Climate change is presently a great threat to many arctic and Antarctic species. Penguins, found in the lower hemisphere, are no exception. Penguin species number about twenty, and more than half of those are highly endangered. According to the International Union for Conservation of Nature, IUCN, only two species are considered stable at present.
Penguins are a beloved species, but not so much that people are yet eager to conserve resources, protect and defend habitats and put endangered species enthusiasm above such things as celebrity gossip, sports and or drunk driving.
In the case of the Emperor penguin, raising their chicks upon land locked sea ice, this is particularly tragic. Early melting sea ice, for example on the Western Antarctic peninsula forces young chicks to be swept into the ocean before they are mature enough, or developed physically with water proof feathers, to tolerate the sea and its temperatures.

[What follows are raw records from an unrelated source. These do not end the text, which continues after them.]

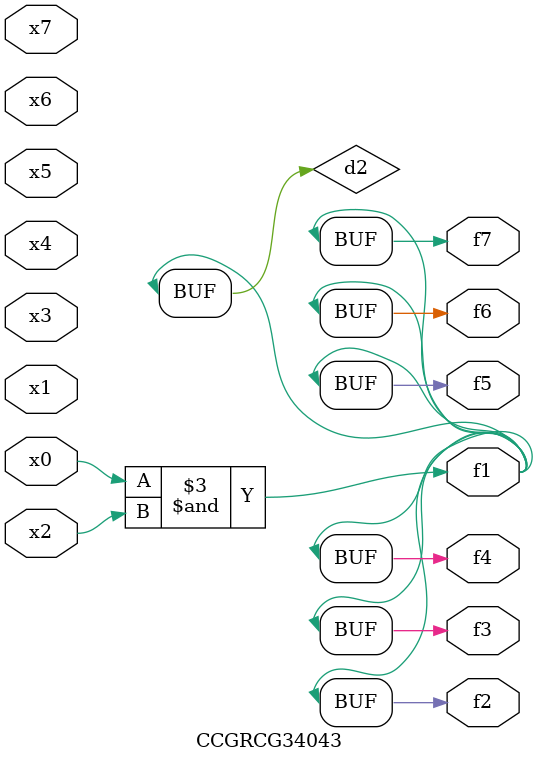
<source format=v>
module CCGRCG34043(
	input x0, x1, x2, x3, x4, x5, x6, x7,
	output f1, f2, f3, f4, f5, f6, f7
);

	wire d1, d2;

	nor (d1, x3, x6);
	and (d2, x0, x2);
	assign f1 = d2;
	assign f2 = d2;
	assign f3 = d2;
	assign f4 = d2;
	assign f5 = d2;
	assign f6 = d2;
	assign f7 = d2;
endmodule

</source>
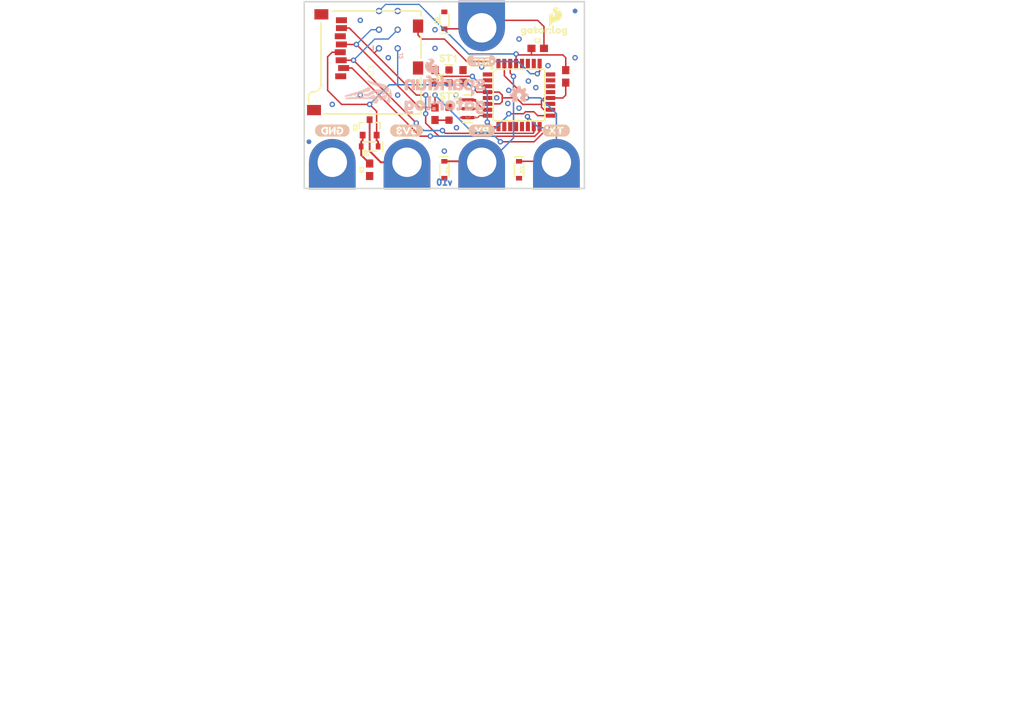
<source format=kicad_pcb>
(kicad_pcb (version 20211014) (generator pcbnew)

  (general
    (thickness 1.6)
  )

  (paper "A4")
  (layers
    (0 "F.Cu" signal)
    (31 "B.Cu" signal)
    (32 "B.Adhes" user "B.Adhesive")
    (33 "F.Adhes" user "F.Adhesive")
    (34 "B.Paste" user)
    (35 "F.Paste" user)
    (36 "B.SilkS" user "B.Silkscreen")
    (37 "F.SilkS" user "F.Silkscreen")
    (38 "B.Mask" user)
    (39 "F.Mask" user)
    (40 "Dwgs.User" user "User.Drawings")
    (41 "Cmts.User" user "User.Comments")
    (42 "Eco1.User" user "User.Eco1")
    (43 "Eco2.User" user "User.Eco2")
    (44 "Edge.Cuts" user)
    (45 "Margin" user)
    (46 "B.CrtYd" user "B.Courtyard")
    (47 "F.CrtYd" user "F.Courtyard")
    (48 "B.Fab" user)
    (49 "F.Fab" user)
    (50 "User.1" user)
    (51 "User.2" user)
    (52 "User.3" user)
    (53 "User.4" user)
    (54 "User.5" user)
    (55 "User.6" user)
    (56 "User.7" user)
    (57 "User.8" user)
    (58 "User.9" user)
  )

  (setup
    (pad_to_mask_clearance 0)
    (pcbplotparams
      (layerselection 0x00010fc_ffffffff)
      (disableapertmacros false)
      (usegerberextensions false)
      (usegerberattributes true)
      (usegerberadvancedattributes true)
      (creategerberjobfile true)
      (svguseinch false)
      (svgprecision 6)
      (excludeedgelayer true)
      (plotframeref false)
      (viasonmask false)
      (mode 1)
      (useauxorigin false)
      (hpglpennumber 1)
      (hpglpenspeed 20)
      (hpglpendiameter 15.000000)
      (dxfpolygonmode true)
      (dxfimperialunits true)
      (dxfusepcbnewfont true)
      (psnegative false)
      (psa4output false)
      (plotreference true)
      (plotvalue true)
      (plotinvisibletext false)
      (sketchpadsonfab false)
      (subtractmaskfromsilk false)
      (outputformat 1)
      (mirror false)
      (drillshape 1)
      (scaleselection 1)
      (outputdirectory "")
    )
  )

  (net 0 "")
  (net 1 "GND")
  (net 2 "SCK")
  (net 3 "MISO")
  (net 4 "MOSI")
  (net 5 "N$7")
  (net 6 "TXO")
  (net 7 "N$1")
  (net 8 "N$2")
  (net 9 "DTR")
  (net 10 "RXI")
  (net 11 "RST")
  (net 12 "N$3")
  (net 13 "CS")
  (net 14 "N$4")
  (net 15 "CD")
  (net 16 "3.3V")
  (net 17 "N$5")
  (net 18 "N$6")

  (footprint "boardEagle:LED-0603" (layer "F.Cu") (at 149.1361 102.4636 90))

  (footprint "boardEagle:0603" (layer "F.Cu") (at 161.2011 98.6536))

  (footprint "boardEagle:SOT23-3" (layer "F.Cu") (at 138.3411 109.4486))

  (footprint "boardEagle:CREATIVE_COMMONS" (layer "F.Cu") (at 108.388979 132.9436))

  (footprint "boardEagle:GATOR#LOG6" (layer "F.Cu") (at 157.9626 96.1136))

  (footprint "boardEagle:SOD-323" (layer "F.Cu") (at 148.5011 94.8436 90))

  (footprint "boardEagle:3V32" (layer "F.Cu") (at 141.0081 109.8296))

  (footprint "boardEagle:FIDUCIAL-MICRO" (layer "F.Cu") (at 130.0861 111.3536 180))

  (footprint "boardEagle:GATOR_MINI" (layer "F.Cu") (at 153.5811 96.1136 180))

  (footprint "boardEagle:0603" (layer "F.Cu") (at 147.2311 107.5436 -90))

  (footprint "boardEagle:GATOR_MINI" (layer "F.Cu") (at 163.7411 113.8936))

  (footprint "boardEagle:0603" (layer "F.Cu") (at 151.0411 102.4636 -90))

  (footprint "boardEagle:SOD-323" (layer "F.Cu") (at 148.5011 115.1636 -90))

  (footprint "boardEagle:GATOR_MINI" (layer "F.Cu") (at 133.2611 113.8936))

  (footprint "boardEagle:TQFP32-08" (layer "F.Cu") (at 158.6611 105.0036))

  (footprint "boardEagle:RX0" (layer "F.Cu") (at 151.6761 109.8296))

  (footprint "boardEagle:ORDERING_INSTRUCTIONS" (layer "F.Cu") (at 125.6411 138.0236))

  (footprint "boardEagle:#RST4" (layer "F.Cu") (at 151.2951 100.3046))

  (footprint "boardEagle:RESONATOR-SMD" (layer "F.Cu") (at 151.711659 106.865419 90))

  (footprint "boardEagle:SOD-323" (layer "F.Cu") (at 158.6611 115.1636 -90))

  (footprint "boardEagle:0603" (layer "F.Cu") (at 147.2311 102.4636 -90))

  (footprint "boardEagle:0603" (layer "F.Cu") (at 165.0111 102.4636 -90))

  (footprint "boardEagle:ST16" (layer "F.Cu")
    (tedit 0) (tstamp aa701464-3370-41fa-9c96-eca584a006e3)
    (at 146.9136 99.9871)
    (fp_text reference "U$14" (at 0 0) (layer "F.SilkS") hide
      (effects (font (size 1.27 1.27) (thickness 0.15)))
      (tstamp c3c83c44-19c2-4b5f-b4e9-229d9a253be1)
    )
    (fp_text value "" (at 0 0) (layer "F.Fab") hide
      (effects (font (size 1.27 1.27) (thickness 0.15)))
      (tstamp 372b41b4-10fb-4807-8612-a786cb9504b2)
    )
    (fp_poly (pts
        (xy 1 -0.34)
        (xy 1.64 -0.34)
        (xy 1.64 -0.38)
        (xy 1 -0.38)
      ) (layer "F.SilkS") (width 0) (fill solid) (tstamp 00d81ec1-345c-450d-b382-353662c68fdd))
    (fp_poly (pts
        (xy 2.76 -0.22)
        (xy 3.24 -0.22)
        (xy 3.24 -0.26)
        (xy 2.76 -0.26)
      ) (layer "F.SilkS") (width 0) (fill solid) (tstamp 04af1c54-ef61-4a44-a885-7a97fec89846))
    (fp_poly (pts
        (xy 2.92 -0.38)
        (xy 3.24 -0.38)
        (xy 3.24 -0.42)
        (xy 2.92 -0.42)
      ) (layer "F.SilkS") (width 0) (fill solid) (tstamp 066e2bd8-87ba-4ac6-a626-ce3012619a42))
    (fp_poly (pts
        (xy 0.96 -0.06)
        (xy 1.52 -0.06)
        (xy 1.52 -0.1)
        (xy 0.96 -0.1)
      ) (layer "F.SilkS") (width 0) (fill solid) (tstamp 08a07713-9a57-4565-9ae6-4e9b1d82fb98))
    (fp_poly (pts
        (xy 3 0.1)
        (xy 3.24 0.1)
        (xy 3.24 0.06)
        (xy 3 0.06)
      ) (layer "F.SilkS") (width 0) (fill solid) (tstamp 08ebdc80-f2a8-410e-8603-b0c0449dde29))
    (fp_poly (pts
        (xy 0.96 0.26)
        (xy 1.2 0.26)
        (xy 1.2 0.22)
        (xy 0.96 0.22)
      ) (layer "F.SilkS") (width 0) (fill solid) (tstamp 09a5e118-79c8-480f-91d6-fe8d9a143897))
    (fp_poly (pts
        (xy 2.04 -0.26)
        (xy 2.32 -0.26)
        (xy 2.32 -0.3)
        (xy 2.04 -0.3)
      ) (layer "F.SilkS") (width 0) (fill solid) (tstamp 0a37dd75-1e8f-45fc-8d4f-0552eadad1e2))
    (fp_poly (pts
        (xy 3 0.14)
        (xy 3.24 0.14)
        (xy 3.24 0.1)
        (xy 3 0.1)
      ) (layer "F.SilkS") (width 0) (fill solid) (tstamp 0bd2b4ec-e797-41f6-9b62-d005343d7621))
    (fp_poly (pts
        (xy 3 0.02)
        (xy 3.24 0.02)
        (xy 3.24 -0.02)
        (xy 3 -0.02)
      ) (layer "F.SilkS") (width 0) (fill solid) (tstamp 0e2e1e4a-03ef-4a87-8d21-97f0ac0dcf4e))
    (fp_poly (pts
        (xy 0.92 0.3)
        (xy 1.24 0.3)
        (xy 1.24 0.26)
        (xy 0.92 0.26)
      ) (layer "F.SilkS") (width 0) (fill solid) (tstamp 104db0f0-98ec-40e7-ae3d-8ed1d1bd47f3))
    (fp_poly (pts
        (xy 3 0.46)
        (xy 3.24 0.46)
        (xy 3.24 0.42)
        (xy 3 0.42)
      ) (layer "F.SilkS") (width 0) (fill solid) (tstamp 10a00bd1-428c-420a-aaab-b9d40032a638))
    (fp_poly (pts
        (xy 3 0.5)
        (xy 3.24 0.5)
        (xy 3.24 0.46)
        (xy 3 0.46)
      ) (layer "F.SilkS") (width 0) (fill solid) (tstamp 1329d265-9471-4b7d-98c6-247fdf8f69ff))
    (fp_poly (pts
        (xy 2.04 0.42)
        (xy 2.32 0.42)
        (xy 2.32 0.38)
        (xy 2.04 0.38)
      ) (layer "F.SilkS") (width 0) (fill solid) (tstamp 13808e30-a71e-4e70-864d-f7364197b882))
    (fp_poly (pts
        (xy 1.68 -0.34)
        (xy 2.68 -0.34)
        (xy 2.68 -0.38)
        (xy 1.68 -0.38)
      ) (layer "F.SilkS") (width 0) (f
... [463398 chars truncated]
</source>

Adélie penquins are also at great risk of extinction due to warming sea ice. Although mating pairs nest on land, they are finding it increasingly more difficult to find nest sites not covered with snow. This is because snow accumulates more rapidly in warmer temperatures wherein air moisture drives more frequent and deep snow falls. They are estimated to be more at risk than the Emperor penguins due to increasingly warmer temperatures every year.
For almost every variety of penguin, food supply is dwindling as well. Many depend upon krill, and krill depends upon algae growth on the underside of sea ice. Less ice means less algae, and this means less krill, resulting in fewer penguins. The Macaroni penguin has already declined by more than fifty percent, and has never recovered anything close to former numbers of sustainability.
Warmer region penguins, such as the iconic Galapagos penguin are at risk due to recent El Nino events that deeply curtail their food supplies.
It is not only earth warming that threatens penguins. They are also at severe risk of drowning in industrial fishing long-lines, equipment entanglement, and also by the fishing industries continual depletion of their natural food supply of fish. If all of that were not threatening enough there is also non native introduced predators, oil spills, marine pollution, habitat loss and destruction, disease and just plain human disturbance.
Penguins, a beautiful specimen of amazing diversity and adaptation, may soon be only found in history and picture books.